*Task item*: The lines from the start of the data up to and including the one with "I need the bounding" should be returned exactly, and nothing else.

BEGIN Extracted data

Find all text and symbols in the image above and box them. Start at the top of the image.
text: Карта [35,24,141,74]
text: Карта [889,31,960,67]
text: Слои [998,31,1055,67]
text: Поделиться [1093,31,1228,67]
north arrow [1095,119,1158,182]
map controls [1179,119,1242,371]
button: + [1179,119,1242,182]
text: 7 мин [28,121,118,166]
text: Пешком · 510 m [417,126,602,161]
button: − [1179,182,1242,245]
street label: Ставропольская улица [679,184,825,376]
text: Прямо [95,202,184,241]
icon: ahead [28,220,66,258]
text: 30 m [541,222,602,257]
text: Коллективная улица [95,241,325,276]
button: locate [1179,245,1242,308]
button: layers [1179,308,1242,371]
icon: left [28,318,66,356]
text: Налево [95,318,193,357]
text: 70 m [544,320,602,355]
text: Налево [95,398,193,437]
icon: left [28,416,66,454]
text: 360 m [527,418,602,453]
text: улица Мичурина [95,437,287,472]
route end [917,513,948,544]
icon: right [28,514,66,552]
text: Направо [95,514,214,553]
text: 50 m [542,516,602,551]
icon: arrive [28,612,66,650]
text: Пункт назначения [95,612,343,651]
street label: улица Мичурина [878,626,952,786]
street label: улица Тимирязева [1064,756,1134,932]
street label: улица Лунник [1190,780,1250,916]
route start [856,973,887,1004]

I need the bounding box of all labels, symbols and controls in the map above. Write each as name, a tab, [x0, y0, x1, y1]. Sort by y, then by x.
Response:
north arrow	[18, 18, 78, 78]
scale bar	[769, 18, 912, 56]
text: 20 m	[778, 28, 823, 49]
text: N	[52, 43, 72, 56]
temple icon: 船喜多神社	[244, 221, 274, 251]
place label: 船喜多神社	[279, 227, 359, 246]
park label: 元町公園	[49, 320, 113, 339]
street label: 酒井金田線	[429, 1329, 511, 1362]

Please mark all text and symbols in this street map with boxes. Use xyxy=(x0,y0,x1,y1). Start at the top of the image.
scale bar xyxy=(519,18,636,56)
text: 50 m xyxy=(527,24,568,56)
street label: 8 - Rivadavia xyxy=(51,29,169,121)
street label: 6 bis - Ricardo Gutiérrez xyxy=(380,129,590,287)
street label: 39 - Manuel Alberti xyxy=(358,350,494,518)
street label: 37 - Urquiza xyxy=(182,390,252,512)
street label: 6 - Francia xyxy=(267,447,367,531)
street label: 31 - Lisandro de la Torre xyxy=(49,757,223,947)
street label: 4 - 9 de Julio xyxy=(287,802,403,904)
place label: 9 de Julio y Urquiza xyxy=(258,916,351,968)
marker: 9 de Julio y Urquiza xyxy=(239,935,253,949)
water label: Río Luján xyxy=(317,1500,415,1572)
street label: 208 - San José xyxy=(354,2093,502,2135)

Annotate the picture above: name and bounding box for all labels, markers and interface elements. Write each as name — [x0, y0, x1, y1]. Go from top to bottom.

END Extracted data

*Task solution*:
Find all text and symbols in the image above and box them. Start at the top of the image.
text: Карта [35,24,141,74]
text: Карта [889,31,960,67]
text: Слои [998,31,1055,67]
text: Поделиться [1093,31,1228,67]
north arrow [1095,119,1158,182]
map controls [1179,119,1242,371]
button: + [1179,119,1242,182]
text: 7 мин [28,121,118,166]
text: Пешком · 510 m [417,126,602,161]
button: − [1179,182,1242,245]
street label: Ставропольская улица [679,184,825,376]
text: Прямо [95,202,184,241]
icon: ahead [28,220,66,258]
text: 30 m [541,222,602,257]
text: Коллективная улица [95,241,325,276]
button: locate [1179,245,1242,308]
button: layers [1179,308,1242,371]
icon: left [28,318,66,356]
text: Налево [95,318,193,357]
text: 70 m [544,320,602,355]
text: Налево [95,398,193,437]
icon: left [28,416,66,454]
text: 360 m [527,418,602,453]
text: улица Мичурина [95,437,287,472]
route end [917,513,948,544]
icon: right [28,514,66,552]
text: Направо [95,514,214,553]
text: 50 m [542,516,602,551]
icon: arrive [28,612,66,650]
text: Пункт назначения [95,612,343,651]
street label: улица Мичурина [878,626,952,786]
street label: улица Тимирязева [1064,756,1134,932]
street label: улица Лунник [1190,780,1250,916]
route start [856,973,887,1004]

I need the bounding box of all labels, symbols and controls in the map above. Write each as name, a tab, [x0, y0, x1, y1]. Sort by y, then by x.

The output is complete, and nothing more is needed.